» **Given records**:
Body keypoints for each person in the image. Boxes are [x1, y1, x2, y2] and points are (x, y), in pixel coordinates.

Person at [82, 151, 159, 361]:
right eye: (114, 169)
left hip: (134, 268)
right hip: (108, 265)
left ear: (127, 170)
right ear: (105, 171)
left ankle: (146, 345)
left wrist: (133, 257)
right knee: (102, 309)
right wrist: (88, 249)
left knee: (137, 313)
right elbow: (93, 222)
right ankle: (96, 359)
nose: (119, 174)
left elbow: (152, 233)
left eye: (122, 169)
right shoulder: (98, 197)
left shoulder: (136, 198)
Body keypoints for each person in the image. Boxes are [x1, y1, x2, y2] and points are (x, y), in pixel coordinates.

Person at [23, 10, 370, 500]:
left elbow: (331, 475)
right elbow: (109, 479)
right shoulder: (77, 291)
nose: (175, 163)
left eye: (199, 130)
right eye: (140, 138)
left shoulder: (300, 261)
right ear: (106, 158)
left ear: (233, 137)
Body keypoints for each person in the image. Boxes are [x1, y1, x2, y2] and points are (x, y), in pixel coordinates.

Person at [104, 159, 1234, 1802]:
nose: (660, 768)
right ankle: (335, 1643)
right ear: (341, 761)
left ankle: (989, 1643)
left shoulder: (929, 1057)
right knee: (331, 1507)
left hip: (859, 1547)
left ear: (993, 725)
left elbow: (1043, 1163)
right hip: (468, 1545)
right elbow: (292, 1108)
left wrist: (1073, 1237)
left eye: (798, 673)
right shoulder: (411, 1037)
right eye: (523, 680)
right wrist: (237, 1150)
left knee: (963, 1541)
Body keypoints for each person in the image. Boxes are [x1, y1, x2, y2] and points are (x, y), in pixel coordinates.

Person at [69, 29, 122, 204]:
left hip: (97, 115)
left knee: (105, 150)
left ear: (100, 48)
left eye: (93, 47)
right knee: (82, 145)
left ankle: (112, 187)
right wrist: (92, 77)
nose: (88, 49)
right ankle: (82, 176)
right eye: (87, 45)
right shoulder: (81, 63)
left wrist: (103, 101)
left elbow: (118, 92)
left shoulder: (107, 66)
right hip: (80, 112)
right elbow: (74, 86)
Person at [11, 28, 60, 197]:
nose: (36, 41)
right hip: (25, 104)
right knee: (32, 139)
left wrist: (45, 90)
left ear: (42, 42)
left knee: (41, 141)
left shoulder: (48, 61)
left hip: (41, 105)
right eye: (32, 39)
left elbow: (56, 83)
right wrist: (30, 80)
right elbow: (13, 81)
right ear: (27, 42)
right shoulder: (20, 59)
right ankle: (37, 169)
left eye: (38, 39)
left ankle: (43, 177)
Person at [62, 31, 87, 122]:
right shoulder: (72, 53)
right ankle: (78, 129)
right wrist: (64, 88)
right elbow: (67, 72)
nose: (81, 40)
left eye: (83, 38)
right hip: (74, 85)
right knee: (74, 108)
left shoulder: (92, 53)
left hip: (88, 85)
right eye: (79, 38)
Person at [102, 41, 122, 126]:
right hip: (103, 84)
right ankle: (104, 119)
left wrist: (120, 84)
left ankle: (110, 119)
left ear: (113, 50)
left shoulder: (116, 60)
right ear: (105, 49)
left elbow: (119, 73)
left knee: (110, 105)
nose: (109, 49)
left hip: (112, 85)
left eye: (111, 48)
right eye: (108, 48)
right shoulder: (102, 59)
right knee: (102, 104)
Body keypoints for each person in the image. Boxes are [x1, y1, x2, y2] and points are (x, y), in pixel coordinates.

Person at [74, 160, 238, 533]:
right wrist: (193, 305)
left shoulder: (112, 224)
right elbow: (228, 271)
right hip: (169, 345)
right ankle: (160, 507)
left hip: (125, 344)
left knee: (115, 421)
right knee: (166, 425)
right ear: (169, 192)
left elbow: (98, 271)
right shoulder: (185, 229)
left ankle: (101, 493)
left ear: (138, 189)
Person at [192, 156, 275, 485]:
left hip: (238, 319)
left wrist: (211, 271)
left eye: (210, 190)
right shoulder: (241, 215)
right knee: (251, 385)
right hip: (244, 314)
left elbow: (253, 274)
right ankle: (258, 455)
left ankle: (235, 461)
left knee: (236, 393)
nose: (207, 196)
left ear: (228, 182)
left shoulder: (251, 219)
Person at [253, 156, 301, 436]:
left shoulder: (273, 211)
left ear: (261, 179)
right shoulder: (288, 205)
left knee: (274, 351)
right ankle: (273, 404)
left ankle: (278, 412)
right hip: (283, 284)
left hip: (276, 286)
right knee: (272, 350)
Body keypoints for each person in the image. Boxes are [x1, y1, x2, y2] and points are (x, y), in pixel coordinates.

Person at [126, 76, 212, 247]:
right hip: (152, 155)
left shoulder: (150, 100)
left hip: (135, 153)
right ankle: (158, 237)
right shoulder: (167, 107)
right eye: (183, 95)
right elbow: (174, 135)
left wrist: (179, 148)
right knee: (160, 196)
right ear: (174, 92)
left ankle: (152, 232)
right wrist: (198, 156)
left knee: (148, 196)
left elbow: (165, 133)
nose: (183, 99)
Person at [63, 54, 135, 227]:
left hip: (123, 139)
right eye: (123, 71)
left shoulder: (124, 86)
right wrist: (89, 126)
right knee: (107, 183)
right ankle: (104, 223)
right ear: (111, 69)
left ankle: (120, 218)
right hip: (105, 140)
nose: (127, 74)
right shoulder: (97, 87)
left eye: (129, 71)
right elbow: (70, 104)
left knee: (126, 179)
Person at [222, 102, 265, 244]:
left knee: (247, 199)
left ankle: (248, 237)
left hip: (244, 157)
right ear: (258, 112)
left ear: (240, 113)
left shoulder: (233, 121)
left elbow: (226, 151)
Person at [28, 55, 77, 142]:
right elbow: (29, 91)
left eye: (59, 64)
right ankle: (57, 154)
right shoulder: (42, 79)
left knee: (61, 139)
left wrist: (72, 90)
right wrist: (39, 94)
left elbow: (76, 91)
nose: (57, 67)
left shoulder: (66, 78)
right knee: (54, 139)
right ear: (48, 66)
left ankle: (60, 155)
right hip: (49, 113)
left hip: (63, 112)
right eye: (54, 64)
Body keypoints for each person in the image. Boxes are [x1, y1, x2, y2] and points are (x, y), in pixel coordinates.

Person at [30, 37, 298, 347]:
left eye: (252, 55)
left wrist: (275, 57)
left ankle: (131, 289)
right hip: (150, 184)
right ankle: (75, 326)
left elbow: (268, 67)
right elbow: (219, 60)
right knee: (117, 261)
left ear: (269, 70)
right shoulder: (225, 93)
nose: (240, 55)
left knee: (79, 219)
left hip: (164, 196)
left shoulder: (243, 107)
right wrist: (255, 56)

» **About this exercise**: Repeat the material above verbatim.

» **Result**:
Body keypoints for each person in the image. Boxes are [x1, y1, x2, y2] and points are (x, y), in pixel coordinates.

Person at [82, 151, 159, 361]:
right eye: (114, 169)
left hip: (134, 268)
right hip: (108, 265)
left ear: (127, 170)
right ear: (105, 171)
left ankle: (146, 345)
left wrist: (133, 257)
right knee: (102, 309)
right wrist: (88, 249)
left knee: (137, 313)
right elbow: (93, 222)
right ankle: (96, 359)
nose: (119, 174)
left elbow: (152, 233)
left eye: (122, 169)
right shoulder: (98, 197)
left shoulder: (136, 198)
Body keypoints for each person in the image. Boxes are [x1, y1, x2, y2] and points are (x, y), in pixel coordinates.

Person at [23, 10, 370, 500]:
left elbow: (331, 475)
right elbow: (109, 479)
right shoulder: (77, 291)
nose: (175, 163)
left eye: (199, 130)
right eye: (140, 138)
left shoulder: (300, 261)
right ear: (106, 158)
left ear: (233, 137)
Body keypoints for each person in the image. Boxes are [x1, y1, x2, y2] and points are (x, y), in pixel coordinates.

Person at [104, 159, 1234, 1802]:
nose: (660, 768)
right ankle: (335, 1643)
right ear: (341, 761)
left ankle: (989, 1643)
left shoulder: (929, 1057)
right knee: (331, 1507)
left hip: (859, 1547)
left ear: (993, 725)
left elbow: (1043, 1163)
right hip: (468, 1545)
right elbow: (292, 1108)
left wrist: (1073, 1237)
left eye: (798, 673)
right shoulder: (411, 1037)
right eye: (523, 680)
right wrist: (237, 1150)
left knee: (963, 1541)
Body keypoints for each person in the image. Boxes are [x1, y1, x2, y2] and points are (x, y), in pixel coordinates.

Person at [69, 29, 122, 204]:
left hip: (97, 115)
left knee: (105, 150)
left ear: (100, 48)
left eye: (93, 47)
right knee: (82, 145)
left ankle: (112, 187)
right wrist: (92, 77)
nose: (88, 49)
right ankle: (82, 176)
right eye: (87, 45)
right shoulder: (81, 63)
left wrist: (103, 101)
left elbow: (118, 92)
left shoulder: (107, 66)
right hip: (80, 112)
right elbow: (74, 86)
Person at [11, 28, 60, 197]:
nose: (36, 41)
right hip: (25, 104)
right knee: (32, 139)
left wrist: (45, 90)
left ear: (42, 42)
left knee: (41, 141)
left shoulder: (48, 61)
left hip: (41, 105)
right eye: (32, 39)
left elbow: (56, 83)
right wrist: (30, 80)
right elbow: (13, 81)
right ear: (27, 42)
right shoulder: (20, 59)
right ankle: (37, 169)
left eye: (38, 39)
left ankle: (43, 177)
Person at [62, 31, 87, 122]:
right shoulder: (72, 53)
right ankle: (78, 129)
right wrist: (64, 88)
right elbow: (67, 72)
nose: (81, 40)
left eye: (83, 38)
right hip: (74, 85)
right knee: (74, 108)
left shoulder: (92, 53)
left hip: (88, 85)
right eye: (79, 38)
Person at [102, 41, 122, 126]:
right hip: (103, 84)
right ankle: (104, 119)
left wrist: (120, 84)
left ankle: (110, 119)
left ear: (113, 50)
left shoulder: (116, 60)
right ear: (105, 49)
left elbow: (119, 73)
left knee: (110, 105)
nose: (109, 49)
left hip: (112, 85)
left eye: (111, 48)
right eye: (108, 48)
right shoulder: (102, 59)
right knee: (102, 104)
Body keypoints for each person in the image. Boxes are [x1, y1, x2, y2] and points are (x, y), in pixel coordinates.

Person at [74, 160, 238, 533]:
right wrist: (193, 305)
left shoulder: (112, 224)
right elbow: (228, 271)
right hip: (169, 345)
right ankle: (160, 507)
left hip: (125, 344)
left knee: (115, 421)
right knee: (166, 425)
right ear: (169, 192)
left elbow: (98, 271)
right shoulder: (185, 229)
left ankle: (101, 493)
left ear: (138, 189)
Person at [192, 156, 275, 485]:
left hip: (238, 319)
left wrist: (211, 271)
left eye: (210, 190)
right shoulder: (241, 215)
right knee: (251, 385)
right hip: (244, 314)
left elbow: (253, 274)
right ankle: (258, 455)
left ankle: (235, 461)
left knee: (236, 393)
nose: (207, 196)
left ear: (228, 182)
left shoulder: (251, 219)
Person at [253, 156, 301, 436]:
left shoulder: (273, 211)
left ear: (261, 179)
right shoulder: (288, 205)
left knee: (274, 351)
right ankle: (273, 404)
left ankle: (278, 412)
right hip: (283, 284)
left hip: (276, 286)
right knee: (272, 350)
Body keypoints for each person in the image. Boxes are [x1, y1, x2, y2] and points are (x, y), in pixel coordinates.

Person at [126, 76, 212, 247]:
right hip: (152, 155)
left shoulder: (150, 100)
left hip: (135, 153)
right ankle: (158, 237)
right shoulder: (167, 107)
right eye: (183, 95)
right elbow: (174, 135)
left wrist: (179, 148)
right knee: (160, 196)
right ear: (174, 92)
left ankle: (152, 232)
right wrist: (198, 156)
left knee: (148, 196)
left elbow: (165, 133)
nose: (183, 99)
Person at [63, 54, 135, 227]:
left hip: (123, 139)
right eye: (123, 71)
left shoulder: (124, 86)
right wrist: (89, 126)
right knee: (107, 183)
right ankle: (104, 223)
right ear: (111, 69)
left ankle: (120, 218)
right hip: (105, 140)
nose: (127, 74)
right shoulder: (97, 87)
left eye: (129, 71)
right elbow: (70, 104)
left knee: (126, 179)
Person at [222, 102, 265, 244]:
left knee: (247, 199)
left ankle: (248, 237)
left hip: (244, 157)
right ear: (258, 112)
left ear: (240, 113)
left shoulder: (233, 121)
left elbow: (226, 151)
Person at [28, 55, 77, 142]:
right elbow: (29, 91)
left eye: (59, 64)
right ankle: (57, 154)
right shoulder: (42, 79)
left knee: (61, 139)
left wrist: (72, 90)
right wrist: (39, 94)
left elbow: (76, 91)
nose: (57, 67)
left shoulder: (66, 78)
right knee: (54, 139)
right ear: (48, 66)
left ankle: (60, 155)
right hip: (49, 113)
left hip: (63, 112)
right eye: (54, 64)
Body keypoints for each person in the image. Boxes are [x1, y1, x2, y2] and points are (x, y), in pixel coordinates.

Person at [30, 37, 298, 347]:
left eye: (252, 55)
left wrist: (275, 57)
left ankle: (131, 289)
right hip: (150, 184)
right ankle: (75, 326)
left elbow: (268, 67)
right elbow: (219, 60)
right knee: (117, 261)
left ear: (269, 70)
right shoulder: (225, 93)
nose: (240, 55)
left knee: (79, 219)
left hip: (164, 196)
left shoulder: (243, 107)
right wrist: (255, 56)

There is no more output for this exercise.